As we’ve discussed numerous times over the last year, the critical issue here is the latent, underused and often under-appreciated sovereign authority of the states. And we are beginning to see the first signs of states using these powers. At least two states have set up portals for citizens and members of law enforcement to report criminal conduct of ICE and other federal agents for future prosecution. These are small steps, not directly tied to voting. But they show a growing recognition that the federal government is now in renegade, anti-constitutional hands and is committing various criminal acts as matters of policy. So much of modern state authority is invested in institutions and processes aimed at collaborating with federal authorities that it takes much more of a leap of imagination than it might seem from the outside to do otherwise.
This will of course still require a lot of court actions and possibly legislative actions as well. It will certainly require a lot of citizen organizing. But it has to be heavily tilted toward protecting each state’s ability to conduct elections in the face of extra-constitutional incursions by the federal government. Conventional voting rights law just doesn’t envision federal occupations where certain classes of citizens may not want to venture outside of their homes or fear getting shot. I don’t know how they would view a gambit like Bondi’s asking for voting rolls as the price of withdrawing federal forces from a state. While we’re at it, Senate Minority Leader Chuck Schumer (D-NY) should absolutely add robust protections against ICE, CBP or any other DHS police agency becoming involved in any way in election administration to his list of asks to approve DHS funding. Even if the White House doesn’t agree to this or even if they agree and then violate the new law it is critical to raise the salience of the issue and public focus on it now.

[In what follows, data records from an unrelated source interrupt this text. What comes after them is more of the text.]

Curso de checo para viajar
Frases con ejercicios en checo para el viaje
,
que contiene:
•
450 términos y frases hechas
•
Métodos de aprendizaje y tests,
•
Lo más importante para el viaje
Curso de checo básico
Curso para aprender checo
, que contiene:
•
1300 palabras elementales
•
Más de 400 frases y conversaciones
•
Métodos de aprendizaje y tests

For those of us who’ve been following voting rights activism for a long time, we’re in different territory. It’s no longer about passing good laws where possible and contesting the constitutionality of bad ones everywhere else. We’re in a terrain where broad and often force-based extra-constitutional and anti-constitutional actions must be assumed. State control over the administration of elections is now the sheet anchor of democratic government in the United States. It must be defended not only in the courts but through creative and aggressive means by state authority itself, by creative non-compliance, by withholding state resources and revenues from the federal government, by collaboration with citizen-led initiatives and even down to mobilizing a state’s policing authorities to block illegal actions by the federal government to deprive citizens of their right to a free and fair election. Every player in the constitutional system is not only permitted but obliged to make their own judgments on the constitutionality of actions by every part of the government. The promise of the American democratic experiment now resides in the Free States of the Union. They cannot accede to the illegitimate actions of a renegade executive.

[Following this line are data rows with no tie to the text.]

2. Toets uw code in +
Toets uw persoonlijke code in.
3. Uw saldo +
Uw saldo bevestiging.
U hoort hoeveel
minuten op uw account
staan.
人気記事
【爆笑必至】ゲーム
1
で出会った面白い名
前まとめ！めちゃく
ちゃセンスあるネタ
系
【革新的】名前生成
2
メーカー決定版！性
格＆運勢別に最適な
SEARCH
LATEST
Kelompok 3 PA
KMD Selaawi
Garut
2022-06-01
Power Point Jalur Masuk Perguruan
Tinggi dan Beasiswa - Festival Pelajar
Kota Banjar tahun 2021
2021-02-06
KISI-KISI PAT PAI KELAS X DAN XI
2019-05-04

I remain mostly optimistic about the prospects of a free and fair 2026 election. But that’s because of the structural impediments blocking the federal government from preventing one and because of the strength of civic-democratic traditions in American political culture, ones which are already showing themselves and turning the public strongly against the administration. The forces of democratic action are simply stronger than the criminal ones in the Trump White House. But nothing can be taken for granted. For that strength to be meaningful and decisive, it will have to be mobilized.